AIMCO Properties, L.P., an affiliate of the Managing General Partner has made available to the Partnership a credit line of up to $150,000 per property owned by the Partnership. Prior to 2011, this credit limit was exceeded. During the nine months ended September 30, 2011, AIMCO Properties, L.P. advanced the Partnership approximately $651,000 to fund loan application deposits and mortgage refinancing commitment fees related to The Peak at Vinings Mountain and Lakeside at Vinings Mountain. There were no such advances made during the nine months ended September 30, 2012. AIMCO Properties, L.P. charges interest on advances under the terms permitted by the Partnership Agreement. The interest rates charged on the outstanding advances made to the Partnership ranged from the prime rate plus 0.5% to a variable rate based on the prime rate plus a market rate adjustment for similar type loans. Affiliates of the Managing General Partner review the market rate adjustment quarterly. Interest expense was approximately $70,000 and $409,000 for the nine months ended September 30, 2012 and 2011, respectively. During the nine months ended September 30, 2012 and 2011, the Partnership repaid approximately $6,414,000 and $12,565,000, respectively, of advances and accrued interest with proceeds from the sale of Greenspoint at Paradise Valley, refinancing proceeds and cash from operations.
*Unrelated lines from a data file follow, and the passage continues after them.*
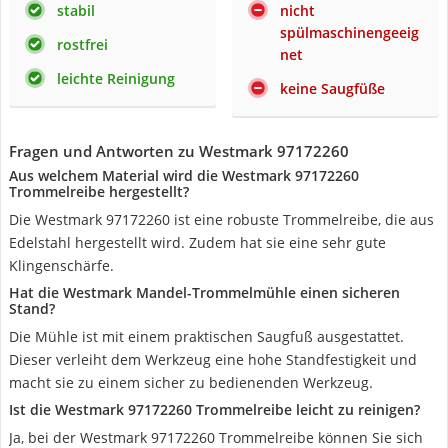
stabil
nicht
spülmaschinengeeig
rostfrei
net
leichte Reinigung
keine Saugfüße
Fragen und Antworten zu Westmark 97172260
Aus welchem Material wird die Westmark 97172260
Trommelreibe hergestellt?
Die Westmark 97172260 ist eine robuste Trommelreibe, die aus
Edelstahl hergestellt wird. Zudem hat sie eine sehr gute
Klingenschärfe.
Hat die Westmark Mandel-Trommelmühle einen sicheren
Stand?
Die Mühle ist mit einem praktischen Saugfuß ausgestattet.
Dieser verleiht dem Werkzeug eine hohe Standfestigkeit und
macht sie zu einem sicher zu bedienenden Werkzeug.
Ist die Westmark 97172260 Trommelreibe leicht zu reinigen?
Ja, bei der Westmark 97172260 Trommelreibe können Sie sich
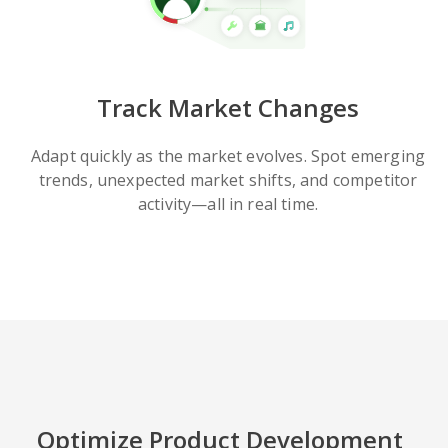
Track Market Changes
Adapt quickly as the market evolves. Spot emerging
trends, unexpected market shifts, and competitor
activity—all in real time.
Optimize Product Development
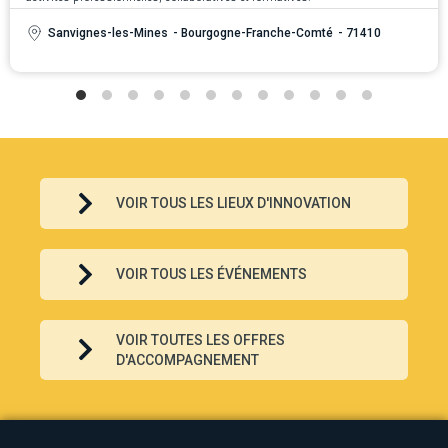
Sanvignes-les-Mines
- Bourgogne-Franche-Comté
- 71410
VOIR TOUS LES LIEUX D'INNOVATION
VOIR TOUS LES ÉVÉNEMENTS
VOIR TOUTES LES OFFRES
D'ACCOMPAGNEMENT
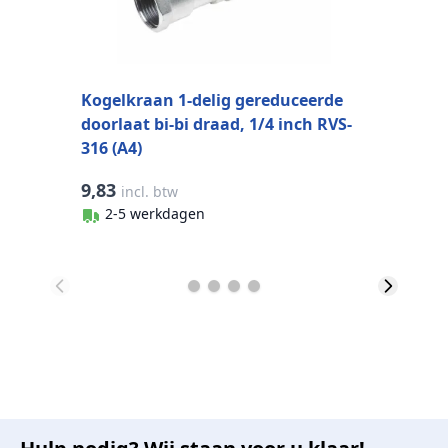
Kogelkraan 1-delig gereduceerde
doorlaat bi-bi draad, 1/4 inch RVS-
316 (A4)
9,83
1
incl. btw
2-5 werkdagen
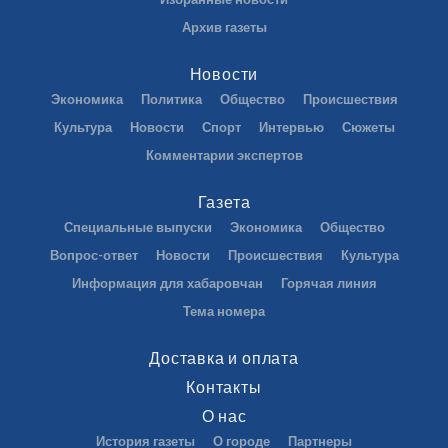
Архив газеты
Новости
Экономика
Политика
Общество
Происшествия
Культура
Новости
Спорт
Интервью
Сюжеты
Комментарии экспертов
Газета
Специальные выпуски
Экономика
Общество
Вопрос-ответ
Новости
Происшествия
Культура
Информация для хабаровчан
Горячая линия
Тема номера
Доставка и оплата
Контакты
О нас
История газеты
О городе
Партнеры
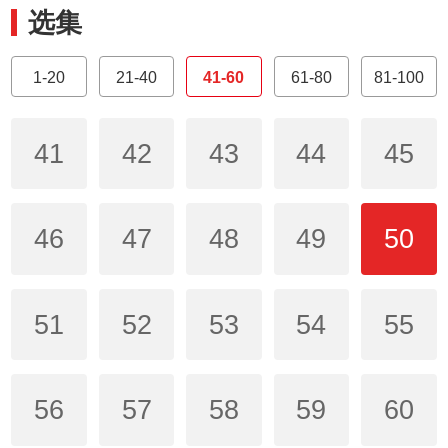
选集
1-20
21-40
41-60
61-80
81-100
41
42
43
44
45
46
47
48
49
50
51
52
53
54
55
56
57
58
59
60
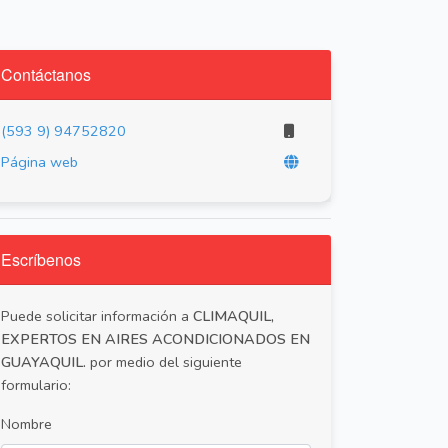
Contáctanos
(593 9) 94752820
Página web
Escríbenos
Puede solicitar información a
CLIMAQUIL,
EXPERTOS EN AIRES ACONDICIONADOS EN
GUAYAQUIL.
por medio del siguiente
formulario:
Nombre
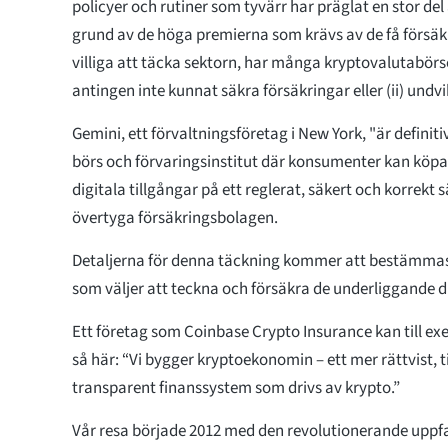
policyer och rutiner som tyvärr har präglat en stor del
grund av de höga premierna som krävs av de få försä
villiga att täcka sektorn, har många kryptovalutabörse
antingen inte kunnat säkra försäkringar eller (ii) undv
Gemini, ett förvaltningsföretag i New York, "är definiti
börs och förvaringsinstitut där konsumenter kan köpa,
digitala tillgångar på ett reglerat, säkert och korrekt s
övertyga försäkringsbolagen.
Detaljerna för denna täckning kommer att bestämmas
som väljer att teckna och försäkra de underliggande di
Ett företag som Coinbase Crypto Insurance kan till e
så här: “Vi bygger kryptoekonomin – ett mer rättvist, ti
transparent finanssystem som drivs av krypto.”
Vår resa började 2012 med den revolutionerande uppfa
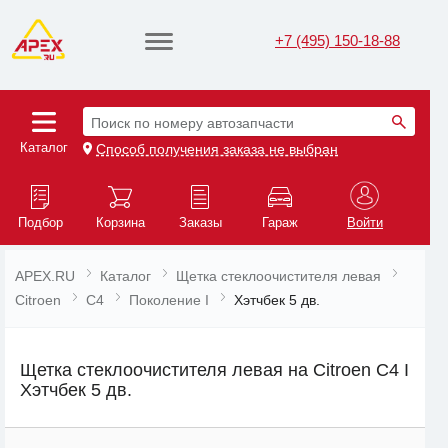
+7 (495) 150-18-88
Поиск по номеру автозапчасти
Каталог
Способ получения заказа не выбран
Подбор
Корзина
Заказы
Гараж
Войти
APEX.RU
Каталог
Щетка стеклоочистителя левая
Citroen
C4
Поколение I
Хэтчбек 5 дв.
Щетка стеклоочистителя левая на Citroen C4 I
Хэтчбек 5 дв.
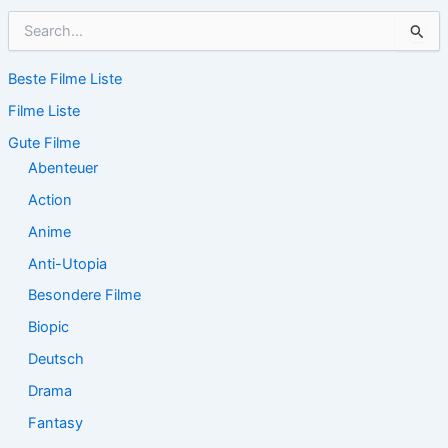
S
u
c
Beste Filme Liste
h
e
Filme Liste
n
n
Gute Filme
a
Abenteuer
c
Action
h
:
Anime
Anti-Utopia
Besondere Filme
Biopic
Deutsch
Drama
Fantasy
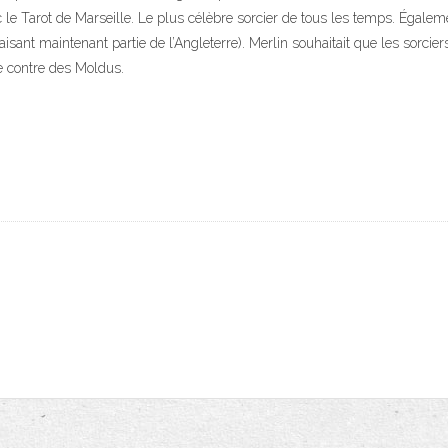
vec le Tarot de Marseille. Le plus célèbre sorcier de tous les temps. Éga
isant maintenant partie de l’Angleterre). Merlin souhaitait que les sorcier
gie contre des Moldus.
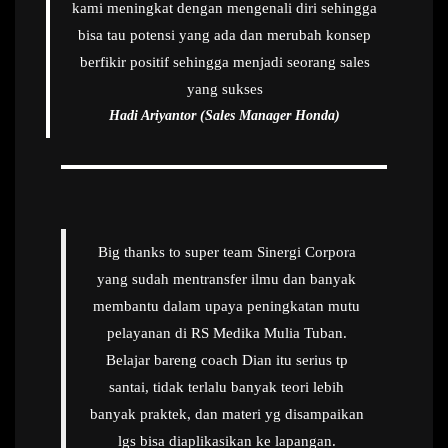
kami meningkat dengan mengenali diri sehingga
bisa tau potensi yang ada dan merubah konsep
berfikir positif sehingga menjadi seorang sales
yang sukses
Hadi Ariyantor (Sales Manager Honda)
Big thanks to super team Sinergi Corpora
yang sudah mentransfer ilmu dan banyak
membantu dalam upaya peningkatan mutu
pelayanan di RS Medika Mulia Tuban.
Belajar bareng coach Dian itu serius tp
santai, tidak terlalu banyak teori lebih
banyak praktek, dan materi yg disampaikan
lgs bisa diaplikasikan ke lapangan.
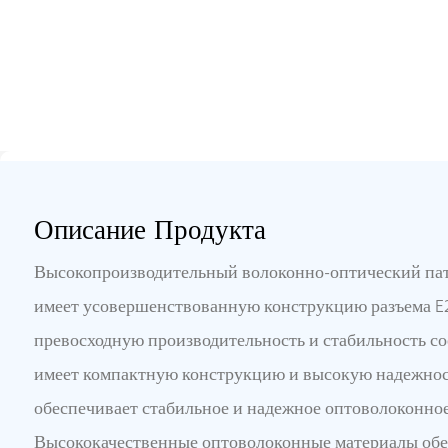
Описание Продукта
Высокопроизводительный волоконно-оптический пат
имеет усовершенствованную конструкцию разъема 
превосходную производительность и стабильность со
имеет компактную конструкцию и высокую надежнос
обеспечивает стабильное и надежное оптоволоконное
Высококачественные оптоволоконные материалы об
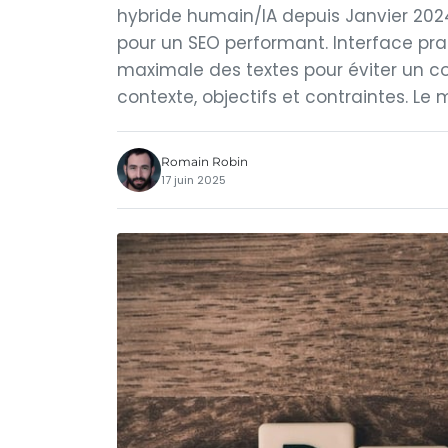
hybride humain/IA depuis Janvier 2024
pour un SEO performant. Interface prat
maximale des textes pour éviter un c
contexte, objectifs et contraintes. Le
Romain Robin
17 juin 2025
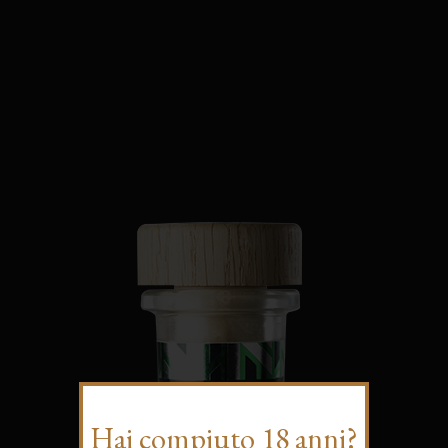
Hai compiuto 18 anni?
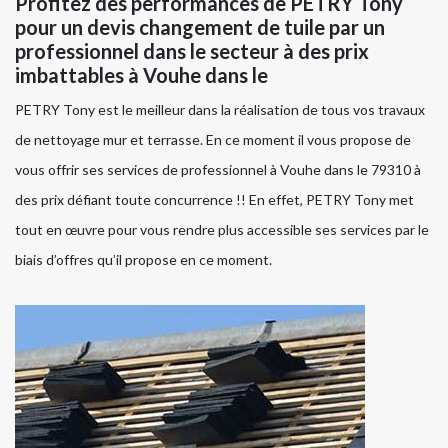
Profitez des performances de PETRY Tony
pour un devis changement de tuile par un
professionnel dans le secteur à des prix
imbattables à Vouhe dans le
PETRY Tony est le meilleur dans la réalisation de tous vos travaux
de nettoyage mur et terrasse. En ce moment il vous propose de
vous offrir ses services de professionnel à Vouhe dans le 79310 à
des prix défiant toute concurrence !! En effet, PETRY Tony met
tout en œuvre pour vous rendre plus accessible ses services par le
biais d’offres qu’il propose en ce moment.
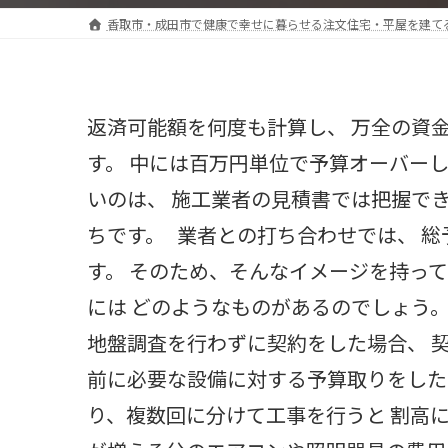
香取市・成田市で健康で幸せに暮らせる注文住宅・平屋を建て
返済可能額を何度も計算し、 万全の資
す。 中には百万円単位で予算オーバー
いのは、 施工業者の見積書では把握で
ちです。 業者との打ち合わせでは、 
す。 そのため、そんなイメージを持って
には どのようなものがあるのでしょう。
地盤調査を行わずに契約をした場合、 
前に必要な設備に対する予算取りをした
り、複数回に分けて工事を行うと 割高に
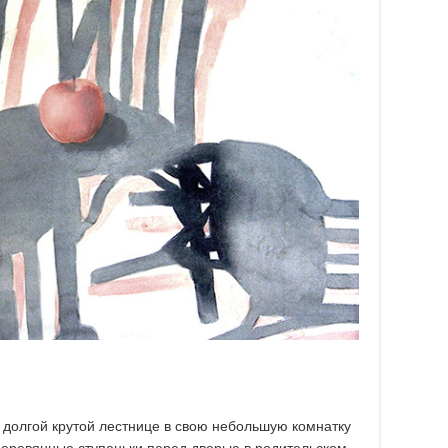
о долгой крутой лестнице в свою небольшую комнатку
деревянные ступеньки перед дверью в родительском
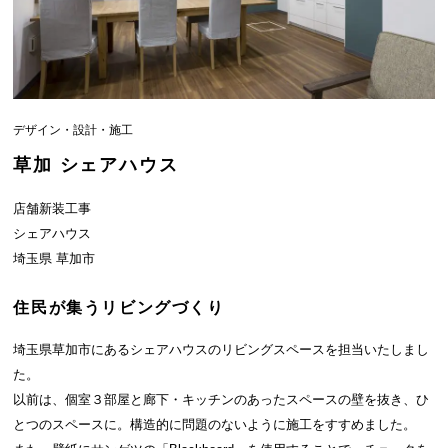
デザイン・設計・施工
草加 シェアハウス
店舗新装工事
シェアハウス
埼玉県 草加市
住民が集うリビングづくり
埼玉県草加市にあるシェアハウスのリビングスペースを担当いたしまし
た。
以前は、個室３部屋と廊下・キッチンのあったスペースの壁を抜き、ひ
とつのスペースに。構造的に問題のないように施工をすすめました。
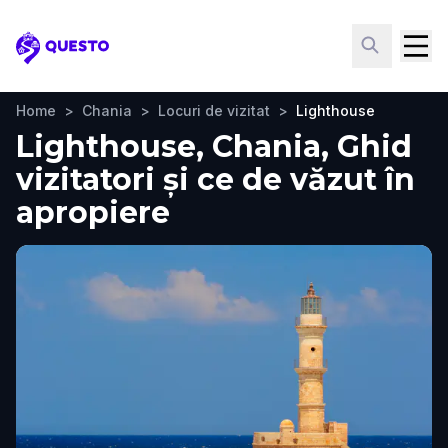
Questo
Home
>
Chania
>
Locuri de vizitat
>
Lighthouse
Lighthouse, Chania, Ghid
vizitatori și ce de văzut în
apropiere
At December 31, 2011, the total advances and accrued interest due to AIMCO Properties, L.P. were approximately $6,344,000 and are included in due to affiliates. No such amounts were owed at September 30, 2012. The Partnership may receive additional advances of funds from AIMCO Properties, L.P. although AIMCO Properties, L.P. is not obligated to provide such advances.  For more information on AIMCO Properties, L.P., including copies of its audited balance sheets, please see its reports filed with the Securities and Exchange Commission. Subsequent to September 30, 2012, AIMCO Properties, L.P. advanced the Partnership approximately $492,000 to fund real estate taxes at both of the Partnership’s remaining investment properties.

 

The Partnership insures its properties up to certain limits through coverage provided by Aimco which is generally self-insured for a portion of losses and liabilities related to workers’ compensation, property casualty, general liability, and vehicle liability. The Partnership insures its properties above the Aimco limits through insurance policies obtained by Aimco from insurers unaffiliated with the Managing General Partner. During the nine months ended September 30, 2012, the Partnership was charged by Aimco and its affiliates approximately $106,000 for hazard insurance coverage and fees associated with policy claims administration.  Additional charges will be incurred by the Partnership during 2012 as other insurance policies renew later in the year.  The Partnership was charged by Aimco and its affiliates approximately $159,000 for insurance coverage and fees associated with policy claims administration during the year ended December 31, 2011.